Nurses fill about 700 chief executive officer and 540
chief operating officer positions, according to the
American College of Healthcare Executives. After all,
the core business of a hospital is patient care, and
nurses have a solid understanding of that care, said
Kathy McDonagh, RN, MSN, FACHE, FAAN, president and
CEO of the six-hospital Christus Spohn Health System
in Texas.
“I don’t think there is one decision I
make that I don’t think about the impact on patient
care,” Groah said. “Without the nursing
background, the tendency could be to look at cost or
return on investment. But I look at patient satisfaction
and quality of care.”
“Because I came up through the ranks, at one
time or another I’ve been in all the different
departments or had them report to me,” said Rhonda
Dean, RN, CHE, chief executive officer of El Dorado
Hospital in Arizona. “I have a great understanding
and empathy for what those folks do every day because
I’ve done it.”
Clinical assessment skills — the ability to organize,
prioritize, and delegate — come in handy at the
executive level, as do the communication and interpersonal
skills nurses learn at the bedside. The nurses’
clinical perspective helps balance the financial focus
that is already present in the executive offices. The
nurse executives’ clinical perspective also gives
them credibility in the eyes of the nursing and medical
staff.
Experience working as part of a team of health care
providers, including physicians, is also an asset.
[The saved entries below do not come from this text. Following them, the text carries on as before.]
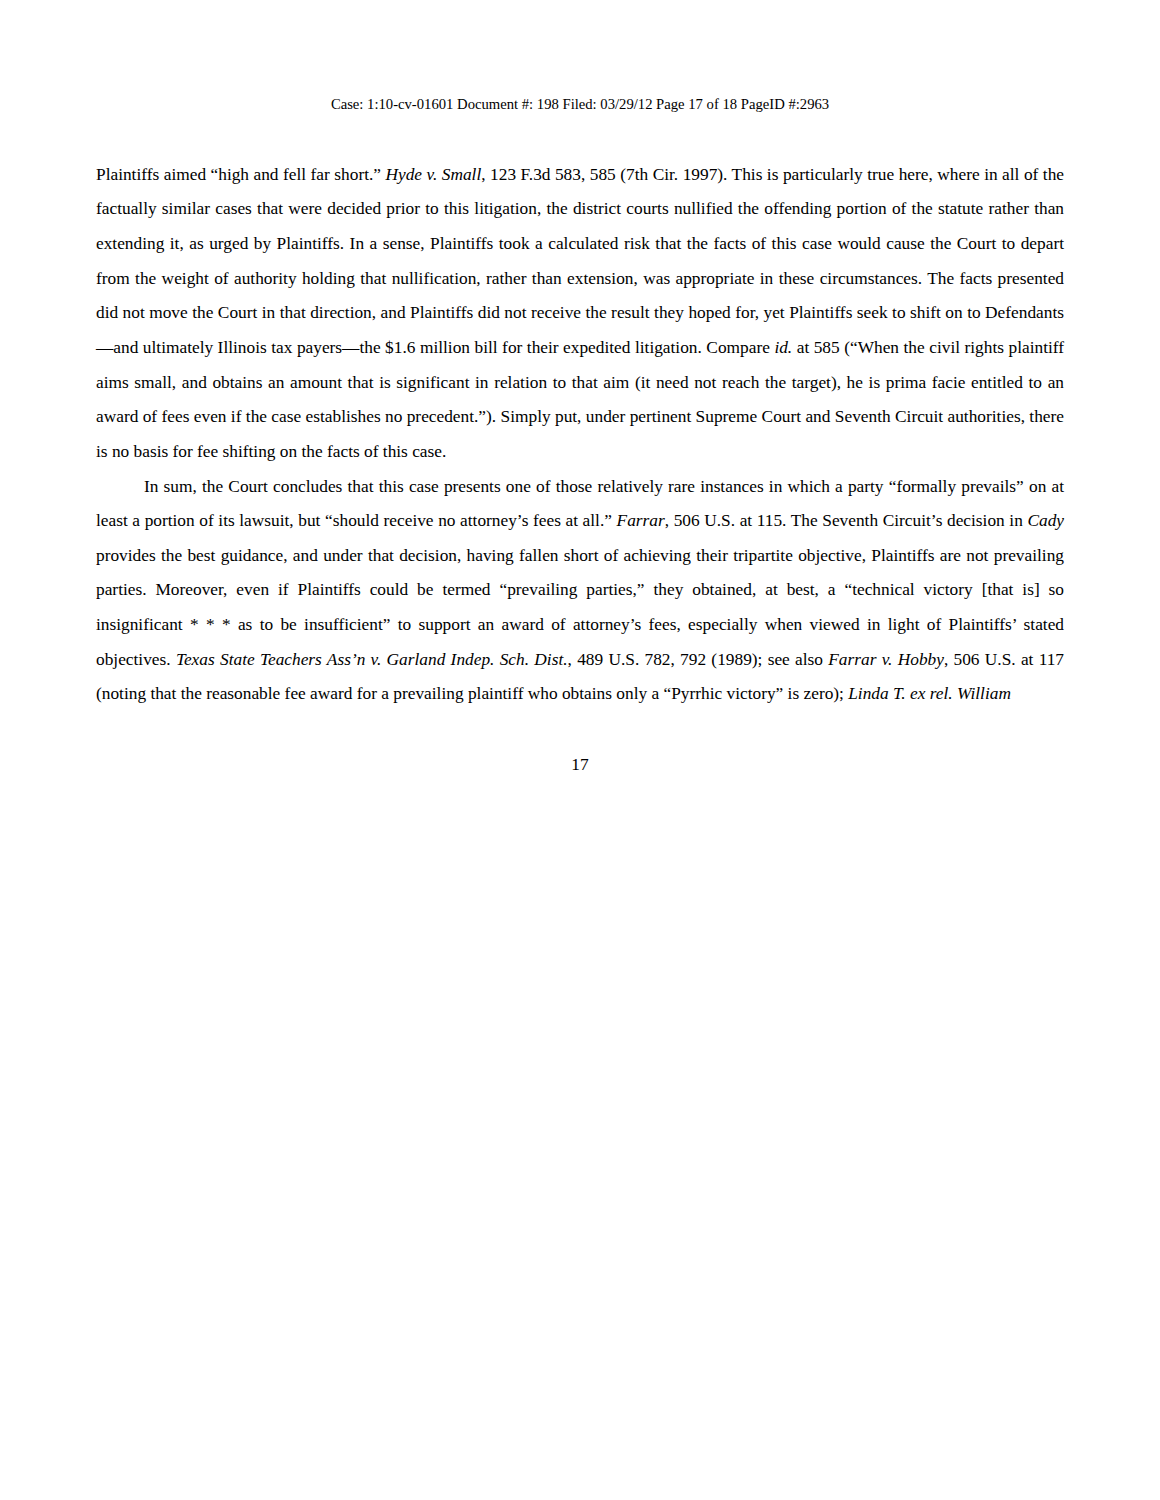Case: 1:10-cv-01601 Document #: 198 Filed: 03/29/12 Page 17 of 18 PageID #:2963
Plaintiffs aimed “high and fell far short.” Hyde v. Small, 123 F.3d 583, 585 (7th Cir. 1997). This is particularly true here, where in all of the factually similar cases that were decided prior to this litigation, the district courts nullified the offending portion of the statute rather than extending it, as urged by Plaintiffs. In a sense, Plaintiffs took a calculated risk that the facts of this case would cause the Court to depart from the weight of authority holding that nullification, rather than extension, was appropriate in these circumstances. The facts presented did not move the Court in that direction, and Plaintiffs did not receive the result they hoped for, yet Plaintiffs seek to shift on to Defendants—and ultimately Illinois tax payers—the $1.6 million bill for their expedited litigation. Compare id. at 585 (“When the civil rights plaintiff aims small, and obtains an amount that is significant in relation to that aim (it need not reach the target), he is prima facie entitled to an award of fees even if the case establishes no precedent.”). Simply put, under pertinent Supreme Court and Seventh Circuit authorities, there is no basis for fee shifting on the facts of this case.
In sum, the Court concludes that this case presents one of those relatively rare instances in which a party “formally prevails” on at least a portion of its lawsuit, but “should receive no attorney’s fees at all.” Farrar, 506 U.S. at 115. The Seventh Circuit’s decision in Cady provides the best guidance, and under that decision, having fallen short of achieving their tripartite objective, Plaintiffs are not prevailing parties. Moreover, even if Plaintiffs could be termed “prevailing parties,” they obtained, at best, a “technical victory [that is] so insignificant * * * as to be insufficient” to support an award of attorney’s fees, especially when viewed in light of Plaintiffs’ stated objectives. Texas State Teachers Ass’n v. Garland Indep. Sch. Dist., 489 U.S. 782, 792 (1989); see also Farrar v. Hobby, 506 U.S. at 117 (noting that the reasonable fee award for a prevailing plaintiff who obtains only a “Pyrrhic victory” is zero); Linda T. ex rel. William
17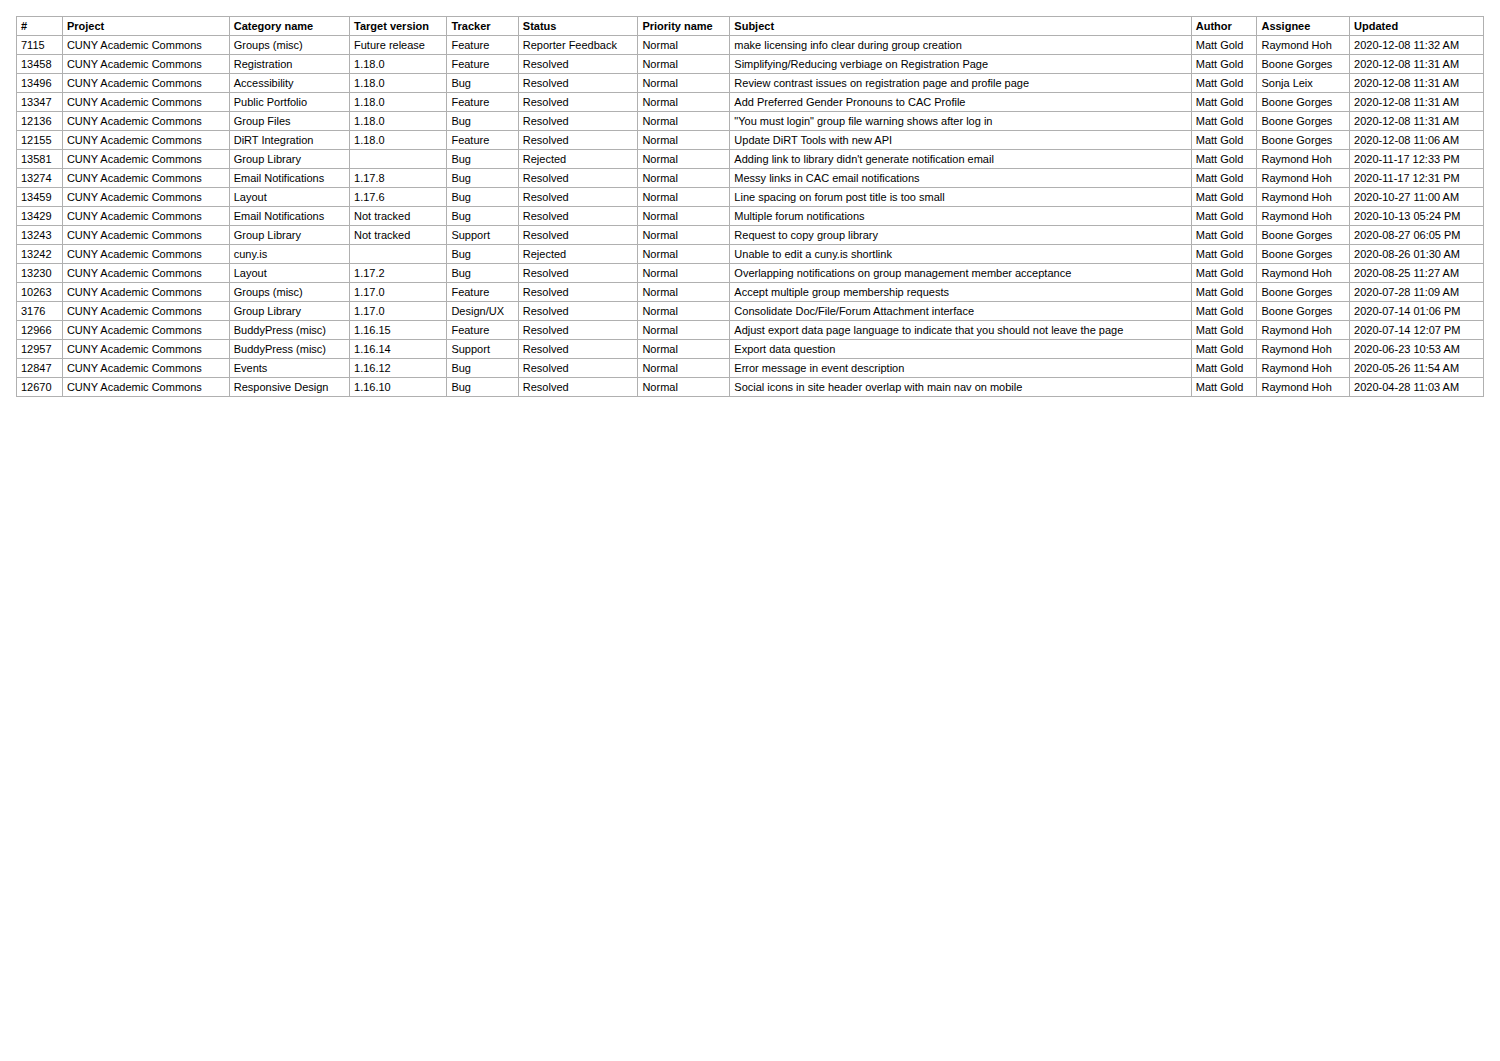| # | Project | Category name | Target version | Tracker | Status | Priority name | Subject | Author | Assignee | Updated |
| --- | --- | --- | --- | --- | --- | --- | --- | --- | --- | --- |
| 7115 | CUNY Academic Commons | Groups (misc) | Future release | Feature | Reporter Feedback | Normal | make licensing info clear during group creation | Matt Gold | Raymond Hoh | 2020-12-08 11:32 AM |
| 13458 | CUNY Academic Commons | Registration | 1.18.0 | Feature | Resolved | Normal | Simplifying/Reducing verbiage on Registration Page | Matt Gold | Boone Gorges | 2020-12-08 11:31 AM |
| 13496 | CUNY Academic Commons | Accessibility | 1.18.0 | Bug | Resolved | Normal | Review contrast issues on registration page and profile page | Matt Gold | Sonja Leix | 2020-12-08 11:31 AM |
| 13347 | CUNY Academic Commons | Public Portfolio | 1.18.0 | Feature | Resolved | Normal | Add Preferred Gender Pronouns to CAC Profile | Matt Gold | Boone Gorges | 2020-12-08 11:31 AM |
| 12136 | CUNY Academic Commons | Group Files | 1.18.0 | Bug | Resolved | Normal | "You must login" group file warning shows after log in | Matt Gold | Boone Gorges | 2020-12-08 11:31 AM |
| 12155 | CUNY Academic Commons | DiRT Integration | 1.18.0 | Feature | Resolved | Normal | Update DiRT Tools with new API | Matt Gold | Boone Gorges | 2020-12-08 11:06 AM |
| 13581 | CUNY Academic Commons | Group Library | | Bug | Rejected | Normal | Adding link to library didn't generate notification email | Matt Gold | Raymond Hoh | 2020-11-17 12:33 PM |
| 13274 | CUNY Academic Commons | Email Notifications | 1.17.8 | Bug | Resolved | Normal | Messy links in CAC email notifications | Matt Gold | Raymond Hoh | 2020-11-17 12:31 PM |
| 13459 | CUNY Academic Commons | Layout | 1.17.6 | Bug | Resolved | Normal | Line spacing on forum post title is too small | Matt Gold | Raymond Hoh | 2020-10-27 11:00 AM |
| 13429 | CUNY Academic Commons | Email Notifications | Not tracked | Bug | Resolved | Normal | Multiple forum notifications | Matt Gold | Raymond Hoh | 2020-10-13 05:24 PM |
| 13243 | CUNY Academic Commons | Group Library | Not tracked | Support | Resolved | Normal | Request to copy group library | Matt Gold | Boone Gorges | 2020-08-27 06:05 PM |
| 13242 | CUNY Academic Commons | cuny.is | | Bug | Rejected | Normal | Unable to edit a cuny.is shortlink | Matt Gold | Boone Gorges | 2020-08-26 01:30 AM |
| 13230 | CUNY Academic Commons | Layout | 1.17.2 | Bug | Resolved | Normal | Overlapping notifications on group management member acceptance | Matt Gold | Raymond Hoh | 2020-08-25 11:27 AM |
| 10263 | CUNY Academic Commons | Groups (misc) | 1.17.0 | Feature | Resolved | Normal | Accept multiple group membership requests | Matt Gold | Boone Gorges | 2020-07-28 11:09 AM |
| 3176 | CUNY Academic Commons | Group Library | 1.17.0 | Design/UX | Resolved | Normal | Consolidate Doc/File/Forum Attachment interface | Matt Gold | Boone Gorges | 2020-07-14 01:06 PM |
| 12966 | CUNY Academic Commons | BuddyPress (misc) | 1.16.15 | Feature | Resolved | Normal | Adjust export data page language to indicate that you should not leave the page | Matt Gold | Raymond Hoh | 2020-07-14 12:07 PM |
| 12957 | CUNY Academic Commons | BuddyPress (misc) | 1.16.14 | Support | Resolved | Normal | Export data question | Matt Gold | Raymond Hoh | 2020-06-23 10:53 AM |
| 12847 | CUNY Academic Commons | Events | 1.16.12 | Bug | Resolved | Normal | Error message in event description | Matt Gold | Raymond Hoh | 2020-05-26 11:54 AM |
| 12670 | CUNY Academic Commons | Responsive Design | 1.16.10 | Bug | Resolved | Normal | Social icons in site header overlap with main nav on mobile | Matt Gold | Raymond Hoh | 2020-04-28 11:03 AM |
“I’ve seen wonderful CEOs who were somewhat
daunted by physicians, and physicians who were frustrated
with a CEO,” said Dolores Horvath, RN, BSN, MHA,
chief executive officer of St. Luke’s Medical
Center in Phoenix.
Nurses are often more successful at connecting with
physicians because of their experience doing so in a
clinical setting.
Time is valuable to physicians, said Nancy Cychol,
RN, MSN, president of Cook Children’s Medical
Center in Fort Worth, and it helps that physicians at
her hospital know she values their time. Establishing
and maintaining good relationships with physicians is
one of the toughest challenges hospitals face today.
This makes the clinical and collaborative skills these
nurses bring to management particularly valuable.
Nurse executives tend to spend time out in the hospital
and to keep their clinical hand in practice —
simply because they enjoy it. Making rounds is personally
grounding for Colleen Hallberg, RN, MSN, CHE, chief
executive officer of Banner Thunderbird Medical Center
in Glendale, Ariz. “When I am out and about in
the hospital, it is not for the sake of visibility as
much as to know what people are dealing with and how
things are going. I make it part of my routine every
week. That keeps me balanced and aware of what we do.”